Saturday, 6 August 2016

Ahab of Israel who displeases God

The Jar Of Food Will Never Run Out:


There is a story in the Old Testament of the Bible in a book called Kings, about a wayward king, Ahab of Israel, who displeases God. God sends the prophet Elijah to him, to prophesy that no dew would drop or rain fall on the land, except at God’s command. To undertake his task in hostile territory, Elijah hides himself by the Cherith, a brook, east of the Jordan. There he drinks from the brook and eats food brought by the ravens -- bread in the morning and meat in the evening.
  When the brook dries up, Yahweh -- as the Jews address God -- sends Elijah to a woman in Zarephath of Sidon, asking her to provide him with water and bread.

The woman replies that all she has left is a handful of flour in a jar and a little oil in a jug. To prepare a meal for both her son and herself (her husband was no more), she is gathering sticks, so that both could eat them and then die. But Elijah tells her: “Do not be afraid”. He assures her that if she first makes a cake of it for him, and then some for herself and her son, Yahweh would provide: “For this is the word of Yahweh: ‘The jar of meal will not be emptied nor the jug of oil fail’.

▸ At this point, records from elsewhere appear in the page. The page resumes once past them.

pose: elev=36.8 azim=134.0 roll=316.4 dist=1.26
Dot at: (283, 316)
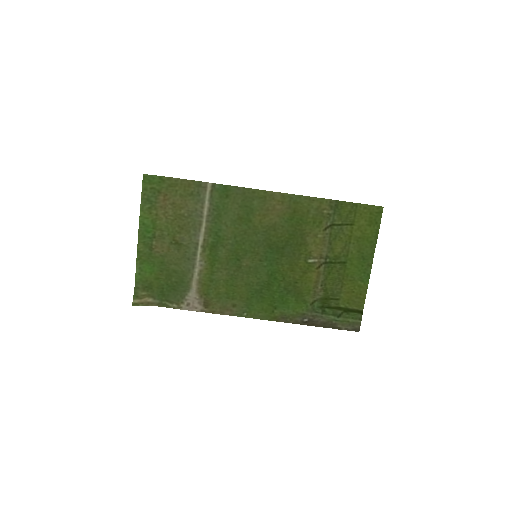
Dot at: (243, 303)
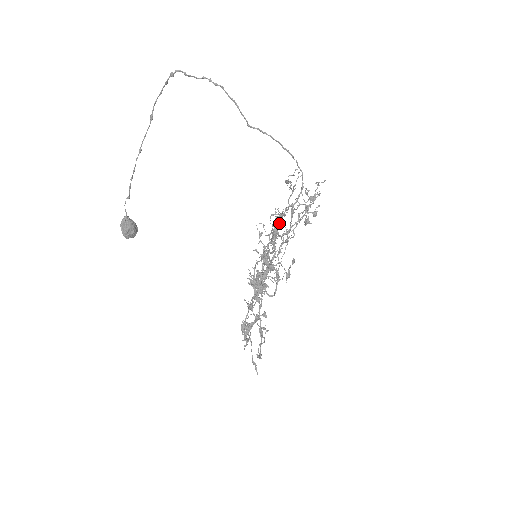
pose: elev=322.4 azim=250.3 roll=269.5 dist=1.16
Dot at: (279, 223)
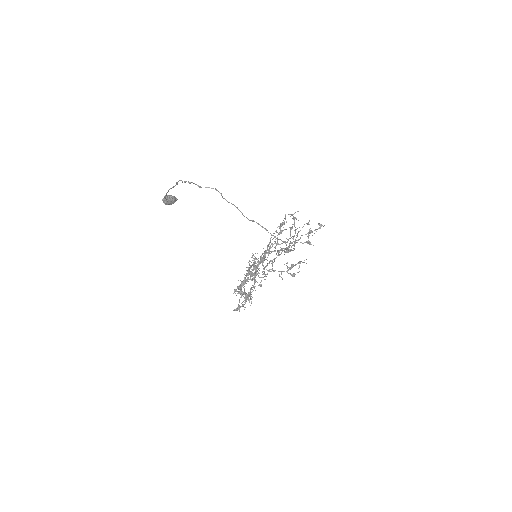
Dot at: (264, 272)
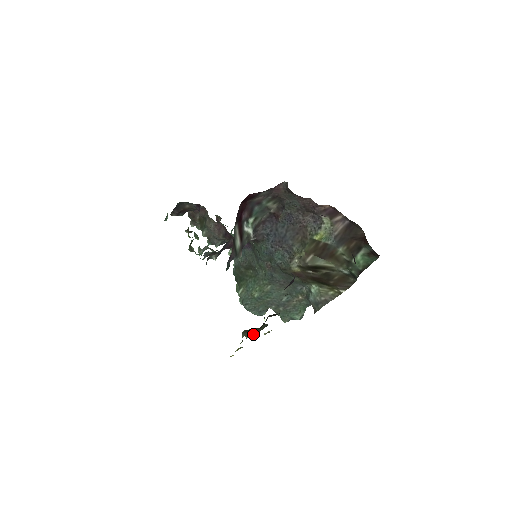
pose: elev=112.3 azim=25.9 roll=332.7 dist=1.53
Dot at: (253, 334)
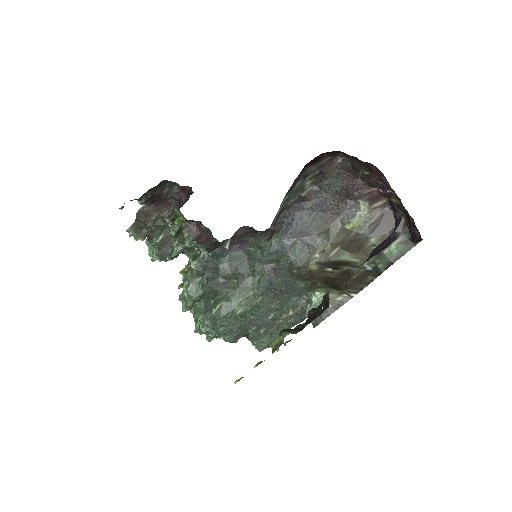
Dot at: (299, 331)
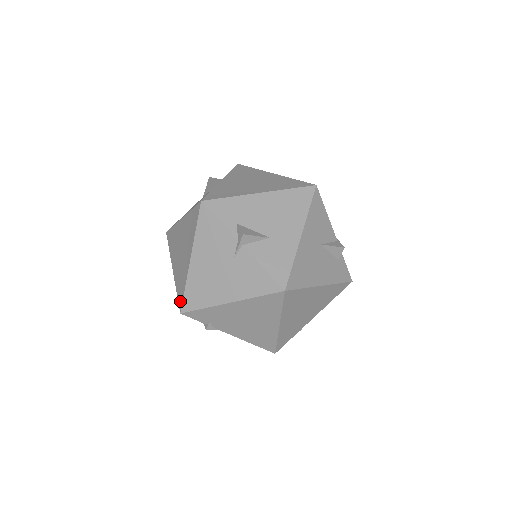
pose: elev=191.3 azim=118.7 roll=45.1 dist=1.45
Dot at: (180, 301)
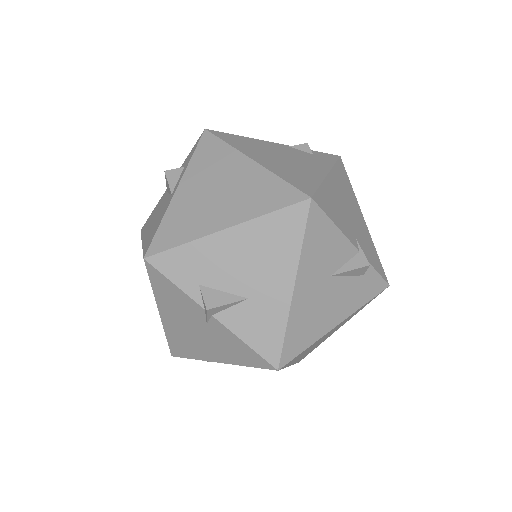
Dot at: occluded
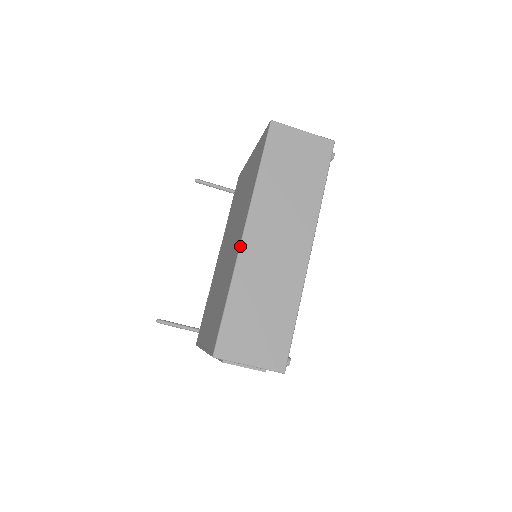
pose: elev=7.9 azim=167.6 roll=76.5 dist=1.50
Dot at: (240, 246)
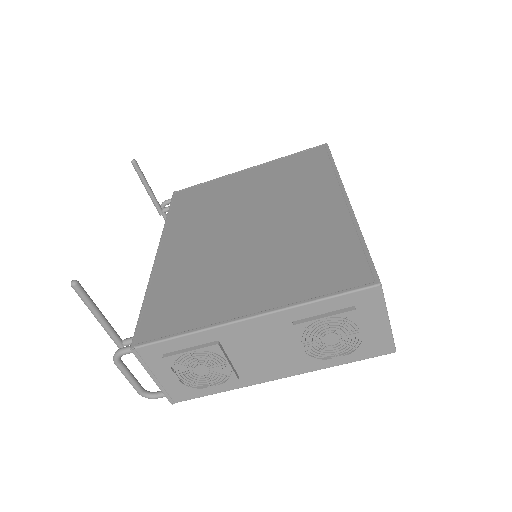
Dot at: occluded
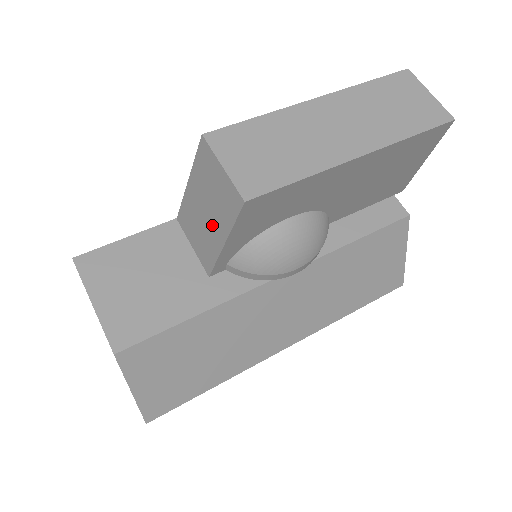
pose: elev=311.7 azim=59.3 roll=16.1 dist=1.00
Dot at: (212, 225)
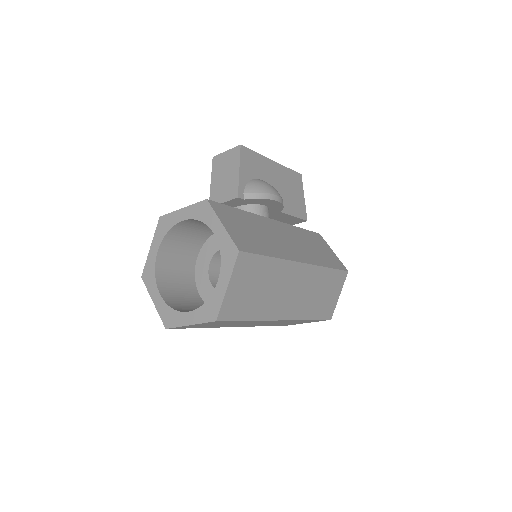
Dot at: (230, 175)
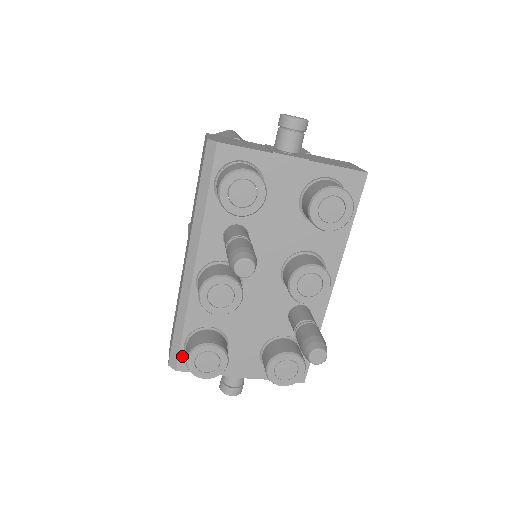
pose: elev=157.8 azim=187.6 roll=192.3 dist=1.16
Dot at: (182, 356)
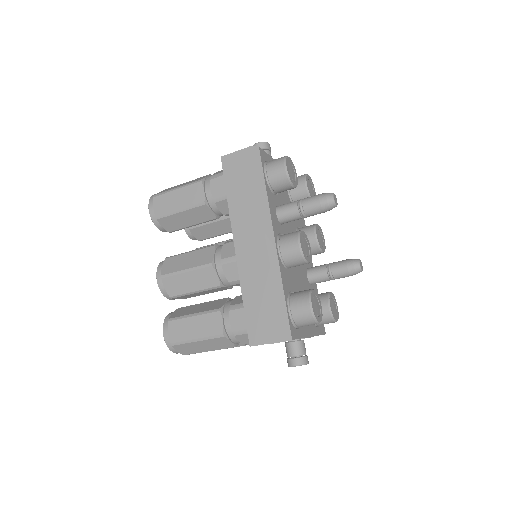
Dot at: (290, 323)
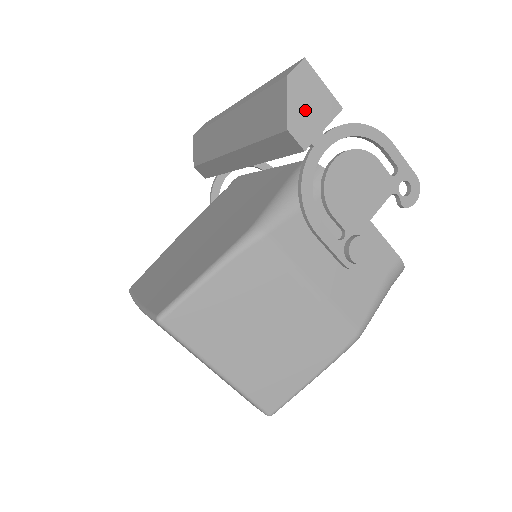
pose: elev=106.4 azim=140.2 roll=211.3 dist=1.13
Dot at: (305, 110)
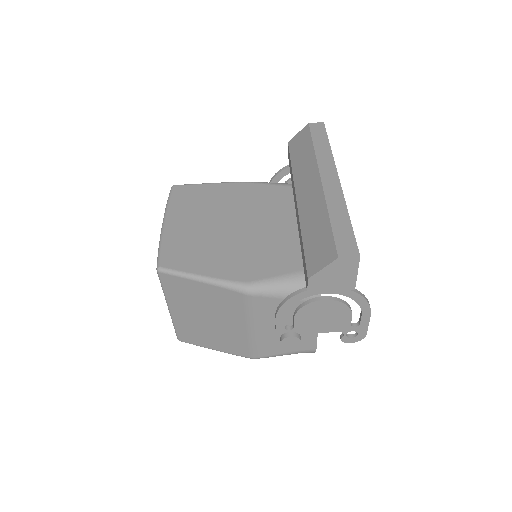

From that day on, the woman had food for herself and her son.  When we reach the brink and are just about to give up hope, God provides. There are many parallels of this story in our own lives. Sometimes our needs are physical and sometimes our deeper needs are spiritual. God answers every prayer of faith but in his own way and time.  Faced as we are by drought, one disaster after another, hopelessness; sometimes all God is asking us is to share the little water we may have left, so that there is enough for everyone.

We, however live selfish lives. We cannot think beyond ourselves. We feel with our own resources, we have the first right to what is scarce in the world today.  Defeat makes us cower instead of making us brave and able to stand up to evil and selfishness. Farmers’ suicides are a blot on our conscience as a nation. Many are driven to despair and lose the will to live. Yet, we make merry and behave as if all these things happening are remote from ourselves. That is why Jesus said: ‘It is easier for a camel to pass through the eye of a needle, than for a rich man to enter the kingdom of heaven’.

 Going green is one solution to many of the problems we face today. Redistributive justice requires a change of attitude and being able to sacrifice at some cost to oneself. The woman of Zarephath did not give from plenty but from the mite that Jesus once praised in a woman he saw putting her few coins into the treasury.  My prayer is that the God of the impossible will provide for all of us with sufficient rain, sunshine, food, clothing, shelter and a decent standard of living. For all things and much else are always possible for those who believe – who never give up faith and hope.